As I wrote then, my sisters and brother and I all wondered how it would work out. My parents live in a serene little New England town that shuts down by 9 p.m. every night. Most people don't color their hair unless they're over 60, and then the preferred color is a gentle blue.
My niece Casey, on the other hand, loves loud music, Salvador Dali, and partying all night. She has tattoos and piercings, and her hair is commonly a shade not found in nature. Would she miss her boyfriend, her waitressing job, and her busy social life in Florida? Would my parents, who like doing things for themselves, allow her to help them? It's been a few weeks now, so I decided to check in and see how it's going.
Casey arrived the day after my mother got home from the hospital, after hip surgery and a week of rehabilitation. My mother never had to use a walker, but was up and around on crutches just a couple of days after surgery, to the amazement of her physician and physical therapist.
The crutches make it hard to accomplish the simplest tasks, my mother reports, and she can't wait to see the last of them. Despite her cabin fever, she sounds cheerful as she lists some of the activities they've been doing to pass the time: She and Casey have worked on a difficult puzzle, watched tennis matches on TV, and visited with my brother and his family.
I could tell she was enjoying Casey's company, and that alone has been a tremendous benefit, since she can't take her customary daily walks, and it's hard to visit her friends and grandchildren. At the same time, my father gets restless when he's housebound: He likes to be outside, working or taking walks or doing projects. Clearly my mother's recovery would have been harder on both of them if Casey hadn't been there to help. "It's great to have a young person in the house," my mother says. "Casey is so cheerful and she has so much energy."
Casey has been a tremendous practical help as well. She walks the dog, does the grocery shopping, and helps with meals. She isn't much of a cook, so they've had a lot of prepared meals, which Casey supplements with side dishes.
"She's very good at making the food look appetizing," my mother tells me.
"I'm a waitress, so I know how to do garnish," Casey explains.
Casey concedes that she misses her life in Florida, but says it's been good for her to have a change of pace. "I've been in a rut in Florida -- working, staying up late, sleeping in," she says. "Getting away for a while has given me some perspective. In Florida, it's easy to feel like you're always on vacation." Since she's been in Connecticut, she broke up with her slacker boy friend, and when she gets back she plans to quit her waitressing job and figure out what's next. (She wants to work in the health care field, but is not sure what specific area she wants to pursue.)

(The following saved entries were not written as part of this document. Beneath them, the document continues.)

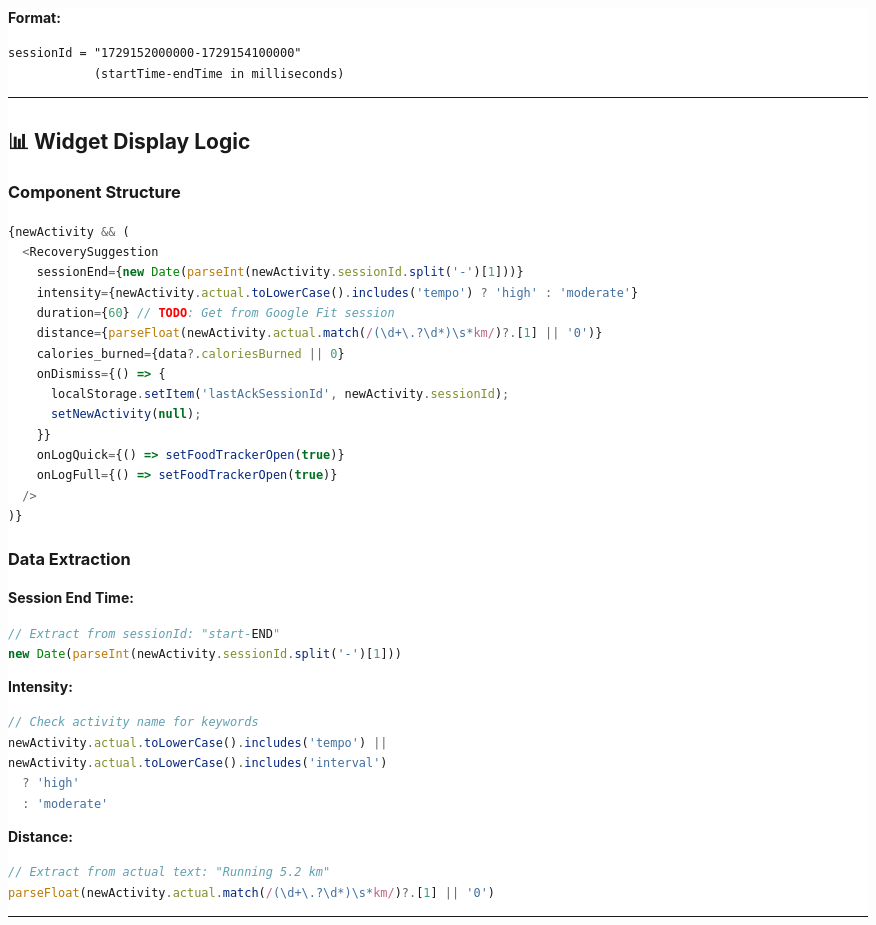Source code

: **Format:**
```
sessionId = "1729152000000-1729154100000" 
            (startTime-endTime in milliseconds)
```

---

## 📊 Widget Display Logic

### Component Structure

```typescript
{newActivity && (
  <RecoverySuggestion
    sessionEnd={new Date(parseInt(newActivity.sessionId.split('-')[1]))}
    intensity={newActivity.actual.toLowerCase().includes('tempo') ? 'high' : 'moderate'}
    duration={60} // TODO: Get from Google Fit session
    distance={parseFloat(newActivity.actual.match(/(\d+\.?\d*)\s*km/)?.[1] || '0')}
    calories_burned={data?.caloriesBurned || 0}
    onDismiss={() => {
      localStorage.setItem('lastAckSessionId', newActivity.sessionId);
      setNewActivity(null);
    }}
    onLogQuick={() => setFoodTrackerOpen(true)}
    onLogFull={() => setFoodTrackerOpen(true)}
  />
)}
```

### Data Extraction

**Session End Time:**
```typescript
// Extract from sessionId: "start-END"
new Date(parseInt(newActivity.sessionId.split('-')[1]))
```

**Intensity:**
```typescript
// Check activity name for keywords
newActivity.actual.toLowerCase().includes('tempo') || 
newActivity.actual.toLowerCase().includes('interval') 
  ? 'high' 
  : 'moderate'
```

**Distance:**
```typescript
// Extract from actual text: "Running 5.2 km"
parseFloat(newActivity.actual.match(/(\d+\.?\d*)\s*km/)?.[1] || '0')
```

---
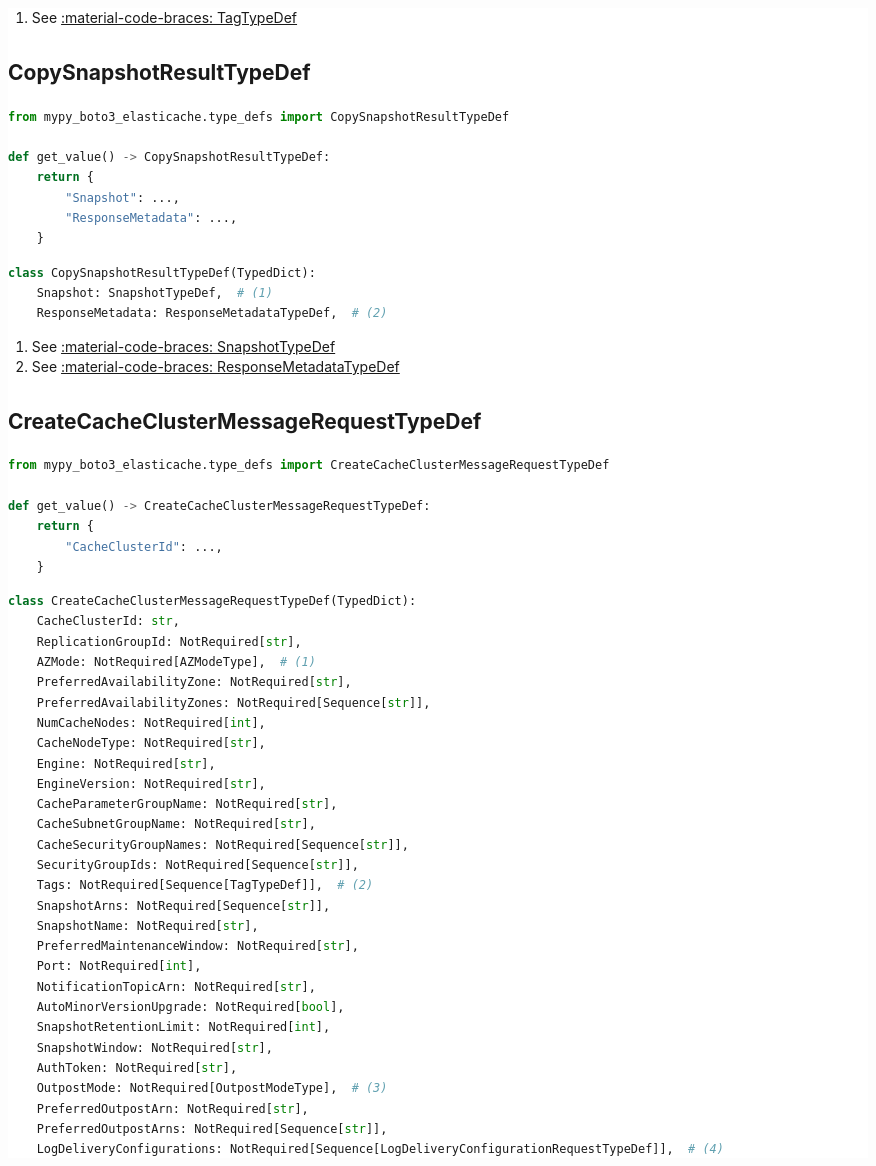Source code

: 1. See [:material-code-braces: TagTypeDef](./type_defs.md#tagtypedef) 
## CopySnapshotResultTypeDef

```python title="Usage Example"
from mypy_boto3_elasticache.type_defs import CopySnapshotResultTypeDef

def get_value() -> CopySnapshotResultTypeDef:
    return {
        "Snapshot": ...,
        "ResponseMetadata": ...,
    }
```

```python title="Definition"
class CopySnapshotResultTypeDef(TypedDict):
    Snapshot: SnapshotTypeDef,  # (1)
    ResponseMetadata: ResponseMetadataTypeDef,  # (2)
```

1. See [:material-code-braces: SnapshotTypeDef](./type_defs.md#snapshottypedef) 
2. See [:material-code-braces: ResponseMetadataTypeDef](./type_defs.md#responsemetadatatypedef) 
## CreateCacheClusterMessageRequestTypeDef

```python title="Usage Example"
from mypy_boto3_elasticache.type_defs import CreateCacheClusterMessageRequestTypeDef

def get_value() -> CreateCacheClusterMessageRequestTypeDef:
    return {
        "CacheClusterId": ...,
    }
```

```python title="Definition"
class CreateCacheClusterMessageRequestTypeDef(TypedDict):
    CacheClusterId: str,
    ReplicationGroupId: NotRequired[str],
    AZMode: NotRequired[AZModeType],  # (1)
    PreferredAvailabilityZone: NotRequired[str],
    PreferredAvailabilityZones: NotRequired[Sequence[str]],
    NumCacheNodes: NotRequired[int],
    CacheNodeType: NotRequired[str],
    Engine: NotRequired[str],
    EngineVersion: NotRequired[str],
    CacheParameterGroupName: NotRequired[str],
    CacheSubnetGroupName: NotRequired[str],
    CacheSecurityGroupNames: NotRequired[Sequence[str]],
    SecurityGroupIds: NotRequired[Sequence[str]],
    Tags: NotRequired[Sequence[TagTypeDef]],  # (2)
    SnapshotArns: NotRequired[Sequence[str]],
    SnapshotName: NotRequired[str],
    PreferredMaintenanceWindow: NotRequired[str],
    Port: NotRequired[int],
    NotificationTopicArn: NotRequired[str],
    AutoMinorVersionUpgrade: NotRequired[bool],
    SnapshotRetentionLimit: NotRequired[int],
    SnapshotWindow: NotRequired[str],
    AuthToken: NotRequired[str],
    OutpostMode: NotRequired[OutpostModeType],  # (3)
    PreferredOutpostArn: NotRequired[str],
    PreferredOutpostArns: NotRequired[Sequence[str]],
    LogDeliveryConfigurations: NotRequired[Sequence[LogDeliveryConfigurationRequestTypeDef]],  # (4)
```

Caregiving stories don't always have happy endings, of course, and things might have turned out differently if this was an ongoing caregiving situation instead of a short-term crisis. But as Casey's visit winds down and my mother gets back on her feet, it's clear that in my family's case, caregiving has had benefits for everyone involved. Casey's visit gave my parents an extra hand, my mother some additional company while she recuperated, and my father a measure of freedom.
It's been good for Casey as well. She says that my father has been giving her a mini-tutorial on the conflict in the Middle East and advice about getting out of debt. She's even cut down on her smoking habit. Helping her grandparents has given her the opportunity to reconnect with her family, look objectively at her life, and learn something about herself. "I never thought I'd like doing laundry, grocery shopping, or working around the house," she says. "But when you're doing it for people you care about, it doesn't seem so much like work."